Text block

From delegates to events 1/2

The Publish-subscribe pattern is used by everybody is working with asp.net and similar. Unfortunately not everybody has understanding what is under the hood…. my goal is to fill clarify that in this and the following post!

The start: using delegates

You can store a single method inside an instance of a delegate type and invoke that method via the delegate, if you have no idea what this means please read this and then come back here😎

using System;
namespace Obar1.EventsInPractice
{
	public class DelegateEx
	{
		public delegate bool ComparisonHandler (int a, int b);

		/*
		  * some method defintions matching the ComparisonHandler delegate
		  */

		public bool BiggertThan (int a, int b)
		{
			return a > b;
		}
		public bool SomeComparison (int a, int b)

Data listing
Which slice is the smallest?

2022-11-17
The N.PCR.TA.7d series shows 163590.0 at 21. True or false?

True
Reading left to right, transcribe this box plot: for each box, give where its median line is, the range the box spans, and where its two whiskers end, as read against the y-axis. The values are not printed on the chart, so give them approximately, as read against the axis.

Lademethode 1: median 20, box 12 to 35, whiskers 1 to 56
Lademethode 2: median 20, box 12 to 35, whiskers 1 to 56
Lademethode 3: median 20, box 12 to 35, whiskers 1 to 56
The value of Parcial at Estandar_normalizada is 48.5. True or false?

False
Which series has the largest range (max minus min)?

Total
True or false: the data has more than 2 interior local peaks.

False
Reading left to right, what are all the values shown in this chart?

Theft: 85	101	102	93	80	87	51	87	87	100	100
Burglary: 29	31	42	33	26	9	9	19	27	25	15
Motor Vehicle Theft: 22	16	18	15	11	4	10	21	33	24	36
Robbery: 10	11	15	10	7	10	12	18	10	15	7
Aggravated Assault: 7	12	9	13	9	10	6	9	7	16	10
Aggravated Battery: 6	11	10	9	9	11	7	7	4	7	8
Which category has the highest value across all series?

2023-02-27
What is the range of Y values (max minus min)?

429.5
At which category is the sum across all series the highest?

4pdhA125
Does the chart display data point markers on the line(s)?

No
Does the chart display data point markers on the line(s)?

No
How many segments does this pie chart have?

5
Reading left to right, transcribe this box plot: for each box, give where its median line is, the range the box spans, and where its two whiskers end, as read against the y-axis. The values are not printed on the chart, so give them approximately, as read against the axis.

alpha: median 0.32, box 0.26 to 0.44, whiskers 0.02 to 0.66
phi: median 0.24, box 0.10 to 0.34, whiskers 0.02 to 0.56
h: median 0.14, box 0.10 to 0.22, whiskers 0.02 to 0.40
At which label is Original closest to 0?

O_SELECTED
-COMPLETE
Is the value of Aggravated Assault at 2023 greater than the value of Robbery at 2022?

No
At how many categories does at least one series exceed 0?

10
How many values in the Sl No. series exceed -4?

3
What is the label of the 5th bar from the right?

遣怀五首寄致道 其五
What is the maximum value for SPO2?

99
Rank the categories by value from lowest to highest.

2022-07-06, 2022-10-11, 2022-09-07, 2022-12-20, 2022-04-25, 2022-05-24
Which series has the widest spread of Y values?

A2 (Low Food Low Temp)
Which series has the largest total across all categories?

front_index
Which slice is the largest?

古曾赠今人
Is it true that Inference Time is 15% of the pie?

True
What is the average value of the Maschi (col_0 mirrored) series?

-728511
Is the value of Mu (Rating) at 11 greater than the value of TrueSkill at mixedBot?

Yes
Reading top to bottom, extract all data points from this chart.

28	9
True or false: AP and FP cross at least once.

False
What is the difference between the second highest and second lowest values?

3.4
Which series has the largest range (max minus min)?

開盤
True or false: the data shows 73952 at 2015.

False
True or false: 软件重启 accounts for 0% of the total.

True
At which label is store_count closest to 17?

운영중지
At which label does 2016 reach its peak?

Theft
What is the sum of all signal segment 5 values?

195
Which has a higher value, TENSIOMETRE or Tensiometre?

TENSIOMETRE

Exercise description
Reproduce the part of the post on delegates and events above, starting at "using System;" and ending at "BiggertThan (int a, int b)".

Response area
using System;
namespace Obar1.EventsInPractice
{
	public class DelegateEx
	{
		public delegate bool ComparisonHandler (int a, int b);

		/*
		  * some method defintions matching the ComparisonHandler delegate
		  */

		public bool BiggertThan (int a, int b)